Vc/F scales linearly with body weight (exponent 1). The Suda 2008 paper does not specify any covariate effect on V because V is not estimated. Linear weight scaling of Vc is the conventional default for paediatric drug-distribution simulations and matches the typical 0.5 to 1.0 L/kg theophylline V/F range across the preterm-neonate weight band.
IIV variance from CV percent under the log-normal model. Suda 2008 Methods Section 5 explicitly specifies a log-normal IIV model (Eq. 1: P_j = P_typ * exp(eta_Pj)), under which the proper variance conversion is omega^2 = log(1 + CV^2). The model file uses omega^2 = log(1 + 0.15^2) = 0.02226 for the 15.0 percent inter-individual CV reported on CL/F. The squared-CV approximation omega^2 ~ CV^2 = 0.0225 used by some older NONMEM popPK conventions would give essentially the same value (within 0.6 percent) at this CV magnitude.

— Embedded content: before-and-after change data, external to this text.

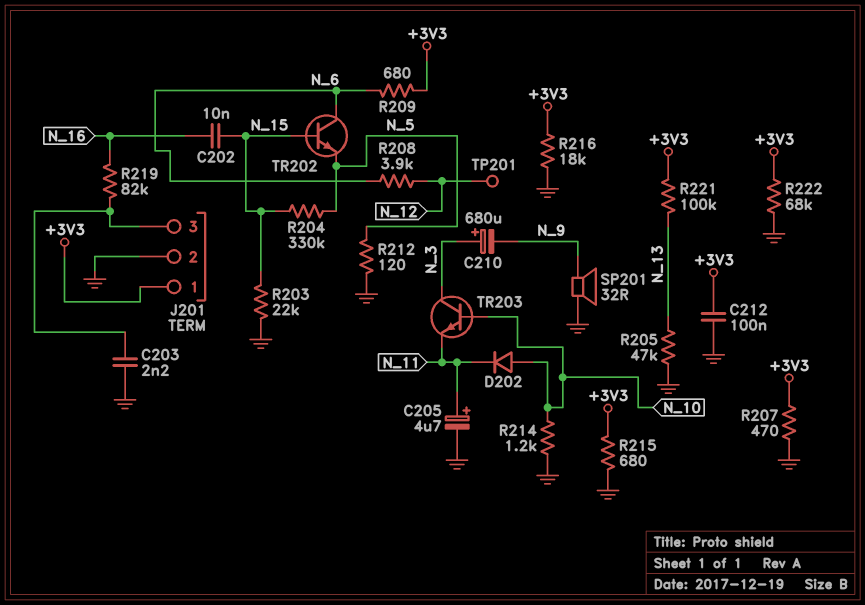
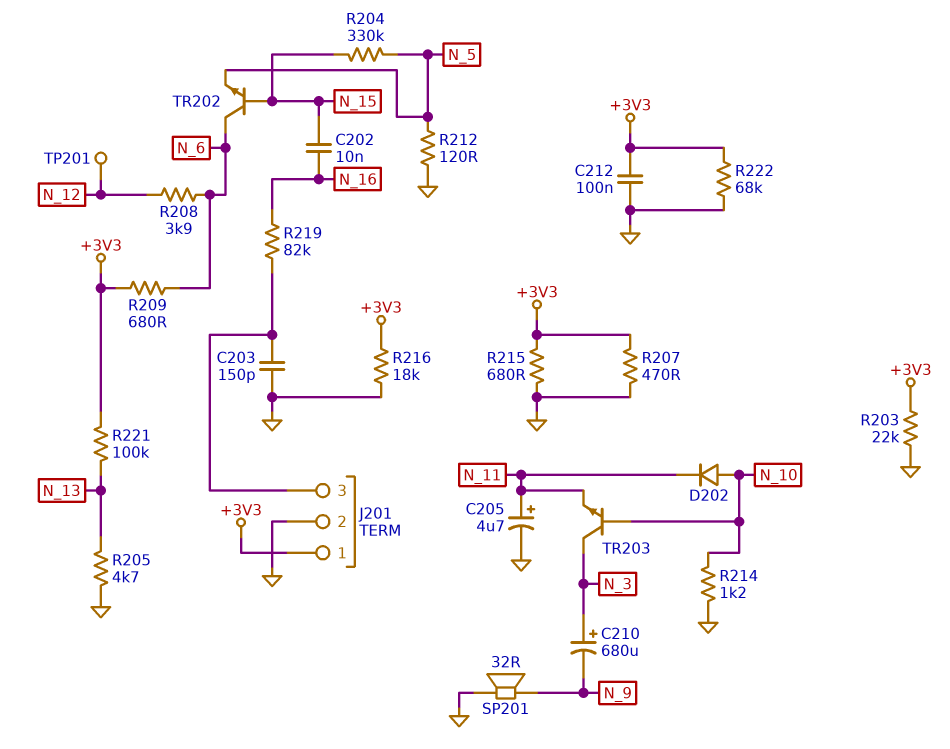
C203: 2.2nF (GND, J201/3) -> 150pF (GND, J201/3)
R203: 22k (GND, N_15) -> 22k (+3V3, GND)
R205: 47k (GND, N_13) -> 4.7k (GND, N_13)

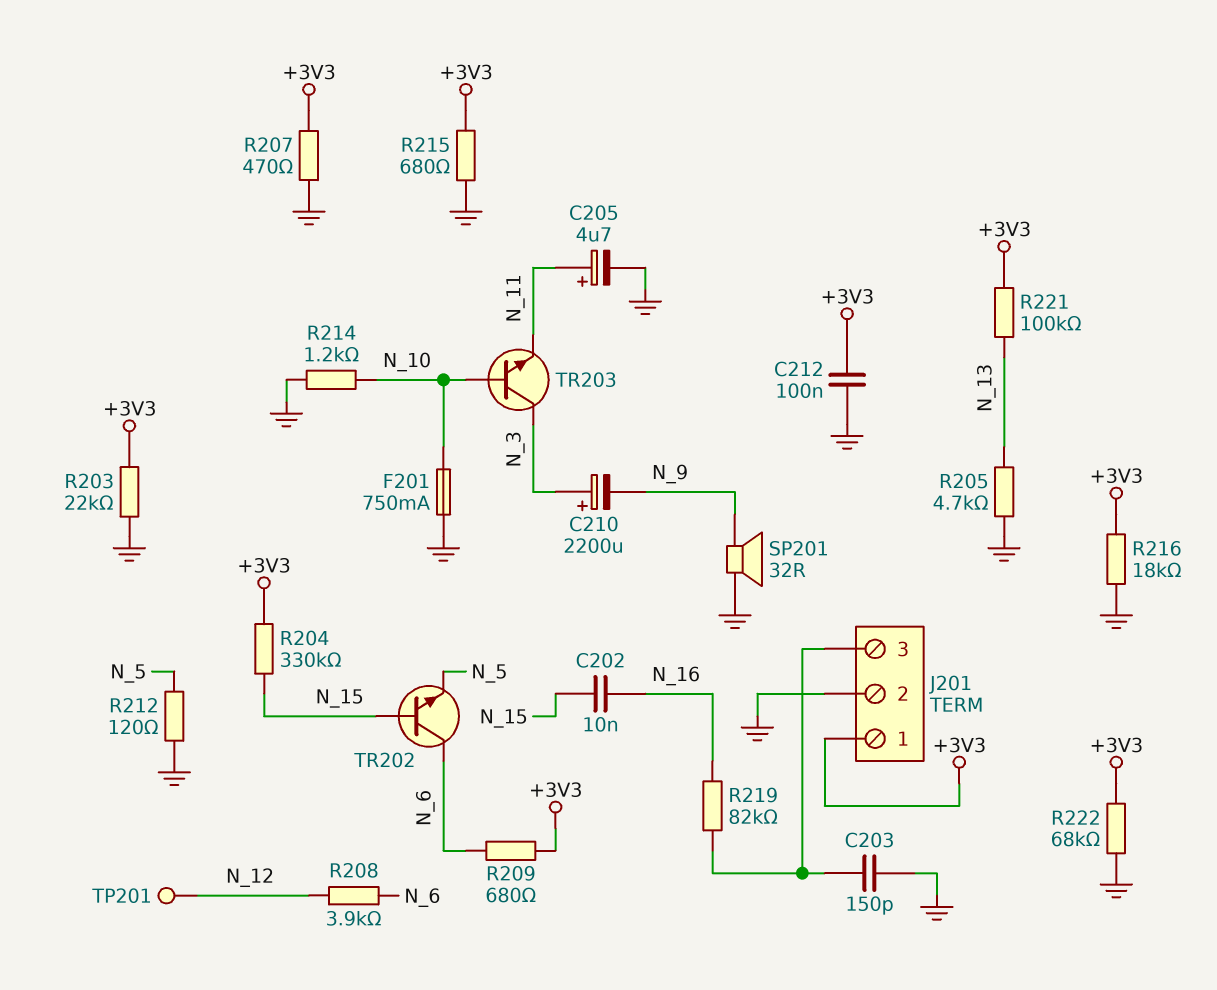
C210: 680uF (plus N_3, minus N_9) -> 2200uF (plus N_3, minus N_9)
D202: diode (A N_10, K N_11) -> none
F201: none -> 750mA (GND, N_10)
R204: 330k (N_5, N_15) -> 330k (+3V3, N_15)

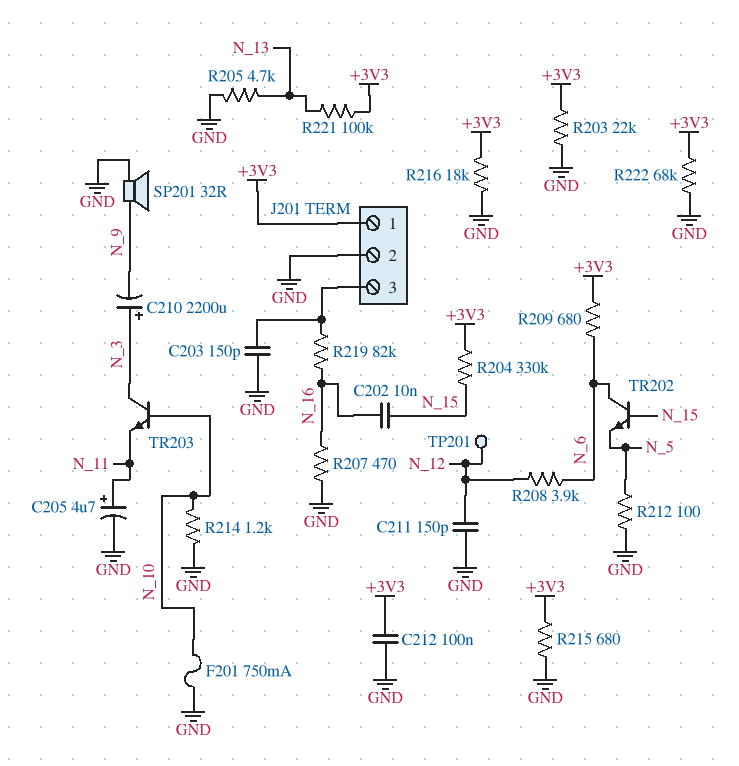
C211: none -> 150pF (GND, N_12)
R207: 470 (+3V3, GND) -> 470 (GND, N_16)
R212: 120 (GND, N_5) -> 100 (GND, N_5)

Body-weight reference is 1 kg. Suda 2008 expresses the allometric term as (BW(g) / 1000)^1.08. With WT in kg in nlmixr2lib, this is identical to (WT / 1)^1.08. The implicit reference body weight is 1 kg
- small relative to the typical pharmacometric adult convention of 70 kg
- and lcl = log(0.0201) therefore represents the typical CL/F for a 1 kg infant on TA. Both per-kg CL/F values reported in the paper Discussion (0.0211 L/h/kg for TA and 0.0151 L/h/kg for APC at the cohort mean weight) and the dose-rate-equivalent Cav predictions hold exactly under this parameterization.
Covariates screened but excluded from the final model. Suda 2008 Table 3 reports that sex, postnatal age (AGE), corrected postconceptional age (PCA), and oxygen-supply status (OXY) were significant in univariate models but excluded from the final fit (PCA dropped to avoid collinearity with body weight; sex and postnatal age dropped from the full model on backward elimination - p = 0.1097 for sex, p = 0.0168 for postnatal age, both above the alpha = 0.001 threshold). Apgar scores were also screened and rejected. None of these covariates appears in covariateData; they are documented in population$notes for users who wish to recreate the univariate-screening analysis from a similar dataset.
Formulation effect on CL/F, not on F directly. Suda 2008 attributes the formulation effect “primarily to absorption” (Discussion, page 641: HPLC content analysis of both products was within label, ruling out drug-content differences). Mechanistically the effect is therefore most likely a bioavailability difference - APC has lower F than TA, giving higher trough concentrations per mg of drug administered. The published equation encodes the effect as a multiplicative shift on apparent CL/F, which is the only parameter directly identifiable from steady-state trough data; the same numerical Cav prediction follows whether the encoding is on F or on CL/F. The packaged model file preserves the published equation form (effect on CL/F) and notes the mechanistic interpretation in covariateData[[FORM_APNECUT]]$notes.